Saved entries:

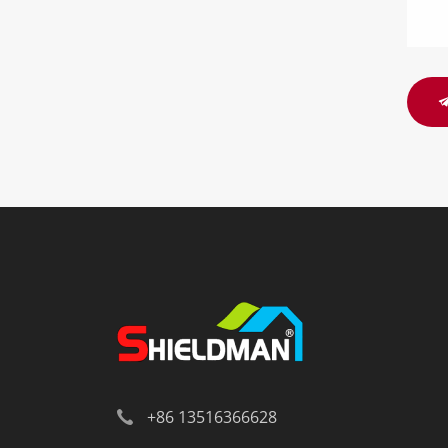
+86 13516366628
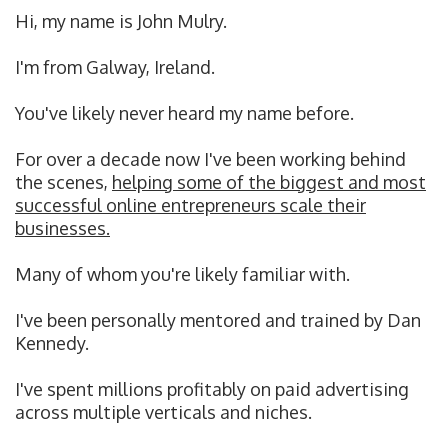
Hi, my name is John Mulry.
I'm from Galway, Ireland.
You've likely never heard my name before.
For over a decade now I've been working behind
the scenes,
helping some of the biggest and most
successful online entrepreneurs scale their
businesses.
Many of whom you're likely familiar with.
I've been personally mentored and trained by Dan
Kennedy.
I've spent millions profitably on paid advertising
across multiple verticals and niches.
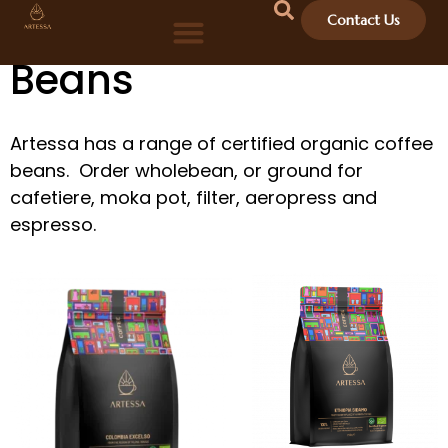
Organic Coffee
Contact Us
Beans
Artessa has a range of certified organic coffee
beans. Order wholebean, or ground for
cafetiere, moka pot, filter, aeropress and
espresso.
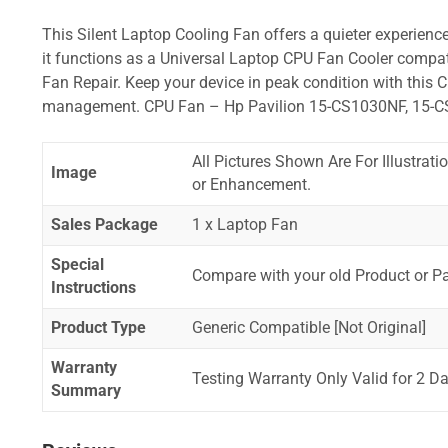
This Silent Laptop Cooling Fan offers a quieter experience,
it functions as a Universal Laptop CPU Fan Cooler compat
Fan Repair. Keep your device in peak condition with this C
management. CPU Fan – Hp Pavilion 15-CS1030NF, 15-
All Pictures Shown Are For Illustrat
Image
or Enhancement.
Sales Package
1 x Laptop Fan
Special
Compare with your old Product or P
Instructions
Product Type
Generic Compatible [Not Original]
Warranty
Testing Warranty Only Valid for 2 Da
Summary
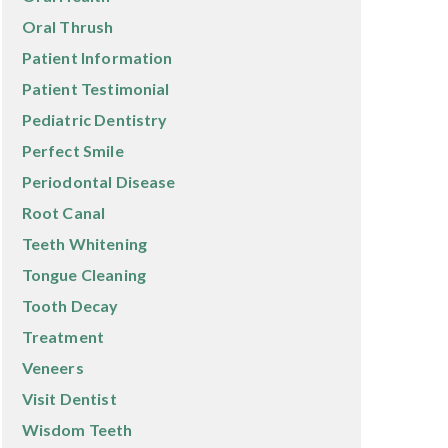
Oral Thrush
Patient Information
Patient Testimonial
Pediatric Dentistry
Perfect Smile
Periodontal Disease
Root Canal
Teeth Whitening
Tongue Cleaning
Tooth Decay
Treatment
Veneers
Visit Dentist
Wisdom Teeth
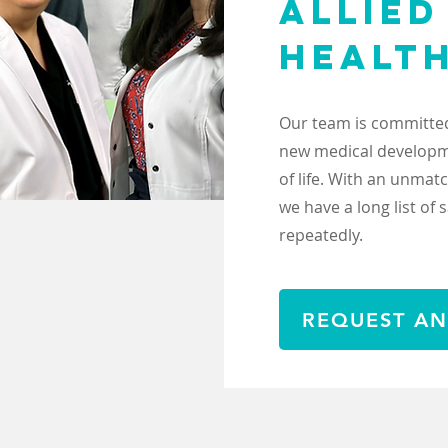
ALLIED
HEALT
Our team is committed
new medical developme
of life. With an unma
we have a long list of 
repeatedly.
REQUEST AN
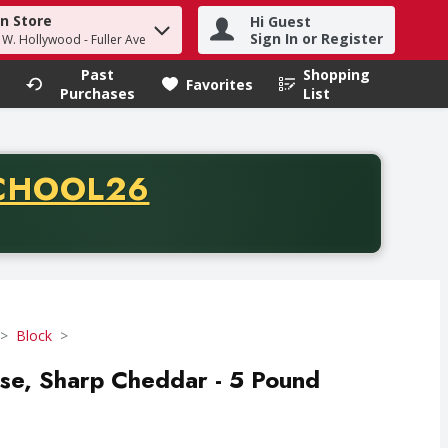
in Store
Hi Guest
h term to find items.
Sign In or Register
- W. Hollywood - Fuller Ave
Past
Shopping
.
Favorites
Purchases
List
CODE
CHOOL26
chase of thirty-five dollars. Offer valid from August fifth th
Block
ese, Sharp Cheddar - 5 Pound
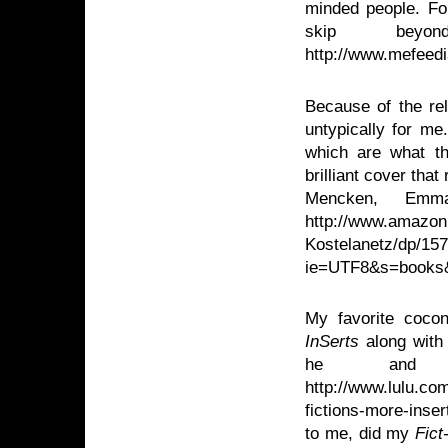
minded people. For
skip bey
http://www.mefeed
Because of the rel
untypically for m
which are what th
brilliant cover th
Mencken, Emm
http://www.amazon
Kostelanetz/dp/15
ie=UTF8&s=books
My favorite cocon
InSerts
along with
he and 
http://www.lulu.co
fictions-more-inse
to me, did my
Fict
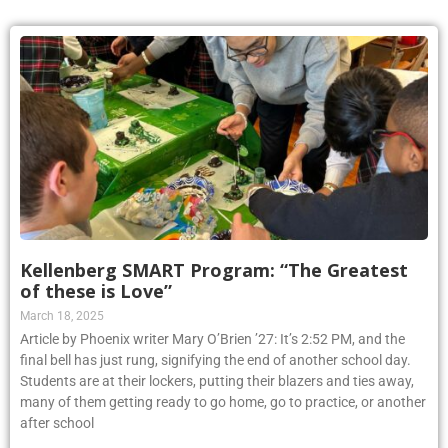
Kellenberg SMART Program: “The Greatest
of these is Love”
March 18, 2025
Article by Phoenix writer Mary O’Brien ’27: It’s 2:52 PM, and the
final bell has just rung, signifying the end of another school day.
Students are at their lockers, putting their blazers and ties away,
many of them getting ready to go home, go to practice, or another
after school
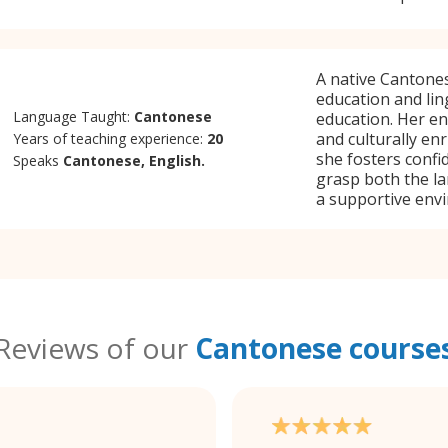
A native Cantones
education and ling
Language Taught:
Cantonese
education. Her en
and culturally en
Years of teaching experience:
20
she fosters confi
Speaks
Cantonese, English.
grasp both the la
a supportive env
Reviews of our
Cantonese course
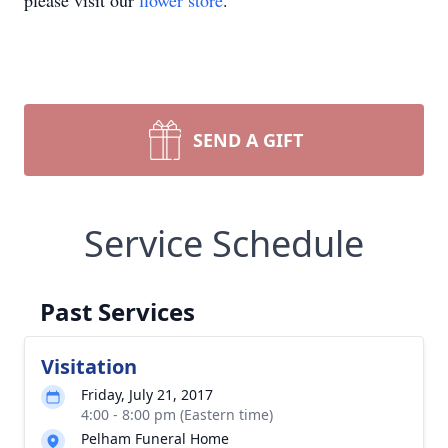
please visit our
flower store
.
SEND A GIFT
Service Schedule
Past Services
Visitation
Friday, July 21, 2017
4:00 - 8:00 pm (Eastern time)
Pelham Funeral Home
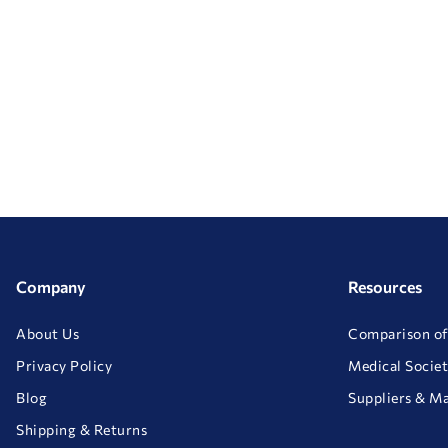
Company
Resources
About Us
Comparison of
Privacy Policy
Medical Societ
Blog
Suppliers & M
Shipping & Returns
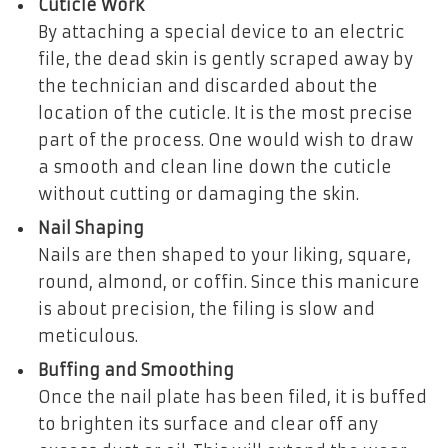
Cuticle Work
By attaching a special device to an electric
file, the dead skin is gently scraped away by
the technician and discarded about the
location of the cuticle. It is the most precise
part of the process. One would wish to draw
a smooth and clean line down the cuticle
without cutting or damaging the skin.
Nail Shaping
Nails are then shaped to your liking, square,
round, almond, or coffin. Since this manicure
is about precision, the filing is slow and
meticulous.
Buffing and Smoothing
Once the nail plate has been filed, it is buffed
to brighten its surface and clear off any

*Exercise instructions*: Return all entries preceding this task exactly as they stand, leaving any picture out.

*Output of the task*:
+86 13516366628
Hi, my name is John Mulry.
I'm from Galway, Ireland.
You've likely never heard my name before.
For over a decade now I've been working behind
the scenes,
helping some of the biggest and most
successful online entrepreneurs scale their
businesses.
Many of whom you're likely familiar with.
I've been personally mentored and trained by Dan
Kennedy.
I've spent millions profitably on paid advertising
across multiple verticals and niches.
Organic Coffee
Contact Us
Beans
Artessa has a range of certified organic coffee
beans. Order wholebean, or ground for
cafetiere, moka pot, filter, aeropress and
espresso.
This Silent Laptop Cooling Fan offers a quieter experience,
it functions as a Universal Laptop CPU Fan Cooler compat
Fan Repair. Keep your device in peak condition with this C
management. CPU Fan – Hp Pavilion 15-CS1030NF, 15-
All Pictures Shown Are For Illustrat
Image
or Enhancement.
Sales Package
1 x Laptop Fan
Special
Compare with your old Product or P
Instructions
Product Type
Generic Compatible [Not Original]
Warranty
Testing Warranty Only Valid for 2 Da
Summary
Oral Thrush
Patient Information
Patient Testimonial
Pediatric Dentistry
Perfect Smile
Periodontal Disease
Root Canal
Teeth Whitening
Tongue Cleaning
Tooth Decay
Treatment
Veneers
Visit Dentist
Wisdom Teeth
ALLIED
HEALT
Our team is committed
new medical developme
of life. With an unma
we have a long list of 
repeatedly.
REQUEST AN
in Store
Hi Guest
h term to find items.
Sign In or Register
- W. Hollywood - Fuller Ave
Past
Shopping
.
Favorites
Purchases
List
CODE
CHOOL26
chase of thirty-five dollars. Offer valid from August fifth th
Block
ese, Sharp Cheddar - 5 Pound
minded people. For
skip bey
http://www.mefeed
Because of the rel
untypically for m
which are what th
brilliant cover th
Mencken, Emm
http://www.amazon
Kostelanetz/dp/15
ie=UTF8&s=books
My favorite cocon
InSerts
along with
he and 
http://www.lulu.co
fictions-more-inse
to me, did my
Fict
Kellenberg SMART Program: “The Greatest
of these is Love”
March 18, 2025
Article by Phoenix writer Mary O’Brien ’27: It’s 2:52 PM, and the
final bell has just rung, signifying the end of another school day.
Students are at their lockers, putting their blazers and ties away,
many of them getting ready to go home, go to practice, or another
after school
A native Cantones
education and ling
Language Taught:
Cantonese
education. Her en
and culturally en
Years of teaching experience:
20
she fosters confi
Speaks
Cantonese, English.
grasp both the la
a supportive env
Reviews of our
Cantonese course
please visit our
flower store
.
SEND A GIFT
Service Schedule
Past Services
Visitation
Friday, July 21, 2017
4:00 - 8:00 pm (Eastern time)
Pelham Funeral Home
Company
Resources
About Us
Comparison of
Privacy Policy
Medical Societ
Blog
Suppliers & M
Shipping & Returns
Cuticle Work
By attaching a special device to an electric
file, the dead skin is gently scraped away by
the technician and discarded about the
location of the cuticle. It is the most precise
part of the process. One would wish to draw
a smooth and clean line down the cuticle
without cutting or damaging the skin.
Nail Shaping
Nails are then shaped to your liking, square,
round, almond, or coffin. Since this manicure
is about precision, the filing is slow and
meticulous.
Buffing and Smoothing
Once the nail plate has been filed, it is buffed
to brighten its surface and clear off any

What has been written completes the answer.